### Exercise details
Whenever a line in this data holds the word "labels", report that line in full.

-- -- --

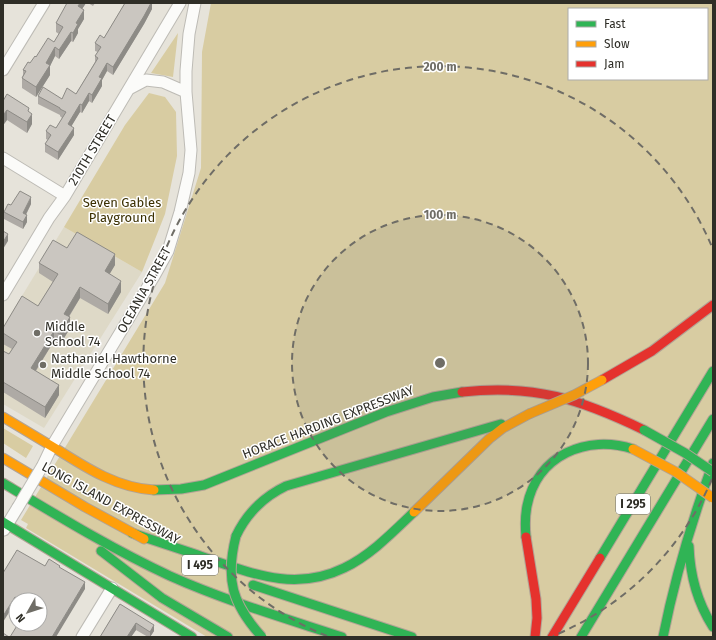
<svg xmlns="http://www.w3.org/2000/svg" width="716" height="640" font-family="'Fira Sans',sans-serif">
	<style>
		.built { fill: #ded9c7 }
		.green { fill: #d8cca2; fill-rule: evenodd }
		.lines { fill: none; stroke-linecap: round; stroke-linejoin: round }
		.street-casing { stroke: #bdbbb5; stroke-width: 13 }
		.fast-casing { stroke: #b2a395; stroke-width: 11 }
		.slow-casing { stroke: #b2a395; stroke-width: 11 }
		.jam-casing { stroke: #b2a395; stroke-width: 11 }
		.street { stroke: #fbfbf9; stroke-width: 11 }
		.fast { stroke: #30b455; stroke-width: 9 }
		.slow { stroke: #ff9f0a; stroke-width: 9 }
		.jam { stroke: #e5322d; stroke-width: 9 }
		.street-bridge-casing { stroke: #bdbbb5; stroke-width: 13; stroke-linecap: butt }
		.fast-bridge-casing { stroke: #b2a395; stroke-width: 11; stroke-linecap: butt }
		.slow-bridge-casing { stroke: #b2a395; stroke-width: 11; stroke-linecap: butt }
		.street-bridge { stroke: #fbfbf9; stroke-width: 11 }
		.fast-bridge { stroke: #30b455; stroke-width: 9 }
		.slow-bridge { stroke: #ff9f0a; stroke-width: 9 }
		.wall { fill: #aeaaa5 }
		.shaded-wall { fill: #8d8b86 }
		.building { fill: #cac6c0; stroke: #8d8b86 }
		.ring { fill: none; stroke: #6f6d66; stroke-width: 2; stroke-dasharray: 7 5 }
		.poi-dot { fill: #6f6d66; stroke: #fff; stroke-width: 1.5 }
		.labels { text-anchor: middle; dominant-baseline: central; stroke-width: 3; stroke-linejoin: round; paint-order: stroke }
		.shield { fill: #fff; stroke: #6d6d68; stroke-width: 1 }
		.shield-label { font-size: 12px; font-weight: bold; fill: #2f2e27 }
		.street-label { font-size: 13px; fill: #2f2e27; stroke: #fff }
		.park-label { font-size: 13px; fill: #3b3002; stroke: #fff }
		.poi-label { font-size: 13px; fill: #2f2e27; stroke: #fff; text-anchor: start }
		.centre { fill: #6f6d66; stroke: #fff; stroke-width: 2 }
		.ring-label { font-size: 12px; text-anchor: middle; font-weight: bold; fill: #6f6d66; stroke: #fff; stroke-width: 3; stroke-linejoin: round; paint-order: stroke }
	</style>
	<rect width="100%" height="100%" fill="#e6e3da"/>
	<path class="built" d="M64 227 142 272 44 428 3 404V327Z"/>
	<path class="green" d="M211 3H713V637H207L26 528 28 524 21 520 165 283 201 168 202 52ZM569 9H707V79H569Z
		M178 33 173 77 151 73Z
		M149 93 165 97 176 112 177 156 165 214 142 272 64 227 125 125Z
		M3 428 33 446 26 458 3 443Z"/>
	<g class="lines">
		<g class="street-casing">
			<path id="street" d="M3 70 44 3
				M129 89 146 80 163 82 186 92
				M3 158 65 196
				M3 295 49 218 65 196 180 3
				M43 465 52 446 153 278 168 251 180 212 189 173 191 150 186 92V71L189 34 195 3
				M4 530 18 507
				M82 637 112 588"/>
		</g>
		<g class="fast-casing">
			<path id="fast" d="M3 483C58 516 112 549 170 576 226 601 284 618 342 637
				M154 490 181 489 204 485 386 412 433 397 462 392
				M3 522 192 637
				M132 533C158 542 184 550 209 559 256 575 297 591 344 568 371 555 393 532 414 512
				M236 536C247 513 263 497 286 486L501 424
				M526 537C525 526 525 516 527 506 537 455 587 434 633 449
				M689 546C690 576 697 602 713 627
				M101 551 162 598 228 637
				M600 558 713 371
				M253 585 412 637
				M581 637 713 419
				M663 637C675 577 692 520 713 463"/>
		</g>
		<g class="slow-casing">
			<path id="slow" d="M3 417C21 428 40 439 58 450 88 469 118 488 154 490
				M3 458 85 507 144 539
				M414 512 489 439 503 428 529 414"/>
		</g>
		<g class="jam-casing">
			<path id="jam" d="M602 380 652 351 713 305
				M462 392C534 384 580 399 644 430
				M526 537 536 599 537 618 535 637
				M552 637 600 558"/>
		</g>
		<use href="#street" class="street"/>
		<use href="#fast" class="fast"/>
		<use href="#slow" class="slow"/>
		<use href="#jam" class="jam"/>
		<g class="street-bridge-casing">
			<path id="street-bridge" d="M18 507 43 465"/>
		</g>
		<g class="fast-bridge-casing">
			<path id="fast-bridge" d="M644 430 685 453 713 472
				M236 536C225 579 232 604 262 637"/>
		</g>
		<g class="slow-bridge-casing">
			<path id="slow-bridge" d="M529 414 574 395 602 380
				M633 449 676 472 713 498"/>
		</g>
		<use href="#street-bridge" class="street-bridge"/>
		<use href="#fast-bridge" class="fast-bridge"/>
		<use href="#slow-bridge" class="slow-bridge"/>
	</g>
	<path class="wall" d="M86 3 82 9 84 19 78 29V33L73 42 71 41 59 59 55 56 50 66V75L36 97 22 88V78L23 75V70L54 42 59 34 56 32V23Z
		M88 3H95L93 6Z
		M125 3H152V9L144 24 113 75 107 71 102 80V86L92 103 89 101 82 113 80 112 71 126 74 135 58 160 45 152V144L48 140 46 139V131L56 128 62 118 60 116V115L38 104V96L62 99 76 94 95 62V56L98 52 95 51V43L104 38Z
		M3 101 29 112 32 124 27 133 7 120 4 124 3 123Z
		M31 204 26 215 27 222 23 229 4 219V212L11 205Z
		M67 248 115 265 109 274 121 292 108 314 80 298 69 317 70 328 60 345 54 341 36 371 59 395 45 418 3 392V351L9 354 12 349 3 344V328L38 306 53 282 39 273V263Z
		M45 566 60 568 85 589 40 600H16V604L15 603 3 573Z
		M120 604 154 631 150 637H148L136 630 131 637H100Z"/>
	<path class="shaded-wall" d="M80 3H86L78 15V6Z
		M149 3H152V9L144 24 113 75V67Z
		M4 9V18L3 19V10Z
		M84 10V19L78 29V33L73 42V33L76 23Z
		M71 32V41L59 59V50Z
		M55 47V56L50 66V75L36 97V87L46 63Z
		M107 63V71L102 80V86L92 103V95L99 77Z
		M89 93V101L82 113V105Z
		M80 104V112L68 132V124Z
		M7 110V120L4 124V114Z
		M32 114V124L27 133V122Z
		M74 128V135L58 160V152Z
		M31 197V204L23 220V213Z
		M27 215V222L23 229V222Z
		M8 234V241L3 249V242Z
		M115 254V265L105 282V271Z
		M121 281V292L108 314V304Z
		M80 287V298L64 324V314Z
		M70 317V328L60 345V334Z
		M54 331V341L31 378V368Z
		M59 385V395L45 418V407Z
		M85 582V589L56 637H52Z
		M15 597V603L3 622V616Z
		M136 623V630L131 637H127Z
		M154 625V631L150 637V632Z"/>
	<path class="building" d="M67 3H80L78 6 84 10 76 23 78 24 73 33 71 32 59 50 55 47 46 63 50 65 36 87 22 78 26 71 23 70 28 62 30 63 35 56 36 57 48 38 54 42 63 27 56 23Z
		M125 3H151L144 16 113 67 107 63 99 77 102 78 92 95 89 93 82 105 80 104 68 124 74 128 58 152 45 144 51 135 46 131 50 125 56 128 66 112 60 109V108L38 96 43 87 62 99 67 88 76 94 98 58 95 56 101 47 95 43 100 35 104 38Z
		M7 94 29 108 28 111 32 114 27 122 7 110 4 114 3 113V101Z
		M20 191 31 197 23 213 27 215 23 222 4 212 8 204 11 205Z
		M3 231 8 234 3 242Z
		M77 232 115 254 105 271 121 281 108 304 80 287 64 314 70 317 60 334 54 331 31 368 59 385 45 407 3 382V351L9 354 17 342 3 333V328L22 296 38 306 58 274 39 263 53 240 67 248Z
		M17 550 45 566 49 559 60 566 59 567 85 582 52 637H10L18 624H40V600H20L15 597 3 616V573Z
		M120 604 154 625 150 632 136 623 127 637H100Z
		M3 633 9 637H3Z"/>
	<circle cx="440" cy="363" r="148" fill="#6f6d66" fill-opacity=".12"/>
	<g class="ring">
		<circle cx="440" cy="363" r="148"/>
		<path d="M712 479A296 296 0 0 1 553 636M327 636A296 296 0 1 1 712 247"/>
	</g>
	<g class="poi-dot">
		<circle cx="37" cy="333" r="4"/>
		<circle cx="43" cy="365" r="4"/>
	</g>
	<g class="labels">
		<g class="shield">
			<rect x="616" y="494" width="34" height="20" rx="3"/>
			<rect x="182" y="555" width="36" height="20" rx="3"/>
		</g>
		<g class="shield-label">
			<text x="633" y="504">I 295</text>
			<text x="200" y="565">I 495</text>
		</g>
		<g class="street-label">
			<text transform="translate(92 150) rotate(-59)">210TH STREET</text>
			<text transform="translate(144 290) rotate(-61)">OCEANIA STREET</text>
			<text transform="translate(328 422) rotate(-21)">HORACE HARDING EXPRESSWAY</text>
			<text transform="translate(111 503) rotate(29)">LONG ISLAND EXPRESSWAY</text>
		</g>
		<g class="park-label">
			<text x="122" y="202">Seven Gables<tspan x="122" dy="15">Playground</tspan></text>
		</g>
		<g class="poi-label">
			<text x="45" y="326">Middle<tspan x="45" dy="15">School 74</tspan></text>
			<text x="51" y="358">Nathaniel Hawthorne<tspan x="51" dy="15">Middle School 74</tspan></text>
		</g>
	</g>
	<circle cx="440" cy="363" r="6" class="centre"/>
	<g class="ring-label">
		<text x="440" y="71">200 m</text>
		<text x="440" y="219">100 m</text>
	</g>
	<rect width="716" height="640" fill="none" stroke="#2f2e27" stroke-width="8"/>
	<rect x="568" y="8" width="140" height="72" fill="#ffffff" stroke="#acaba9"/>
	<rect x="576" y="21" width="20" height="6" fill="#30b455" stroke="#acaba9"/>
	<text x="604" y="28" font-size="12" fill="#2f2e27">Fast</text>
	<rect x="576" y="41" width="20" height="6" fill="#ff9f0a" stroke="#acaba9"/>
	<text x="604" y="48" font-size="12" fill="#2f2e27">Slow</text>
	<rect x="576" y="61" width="20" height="6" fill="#e5322d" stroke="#acaba9"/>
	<text x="604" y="68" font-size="12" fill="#2f2e27">Jam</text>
	<g transform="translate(28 612) rotate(231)"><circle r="19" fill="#ffffff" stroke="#acaba9"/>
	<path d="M0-3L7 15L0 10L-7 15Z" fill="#6f6d66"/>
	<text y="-6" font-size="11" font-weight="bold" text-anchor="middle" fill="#2f2e27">N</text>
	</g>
</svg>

-- -- --

### Written answer
		.labels { text-anchor: middle; dominant-baseline: central; stroke-width: 3; stroke-linejoin: round; paint-order: stroke }
	<g class="labels">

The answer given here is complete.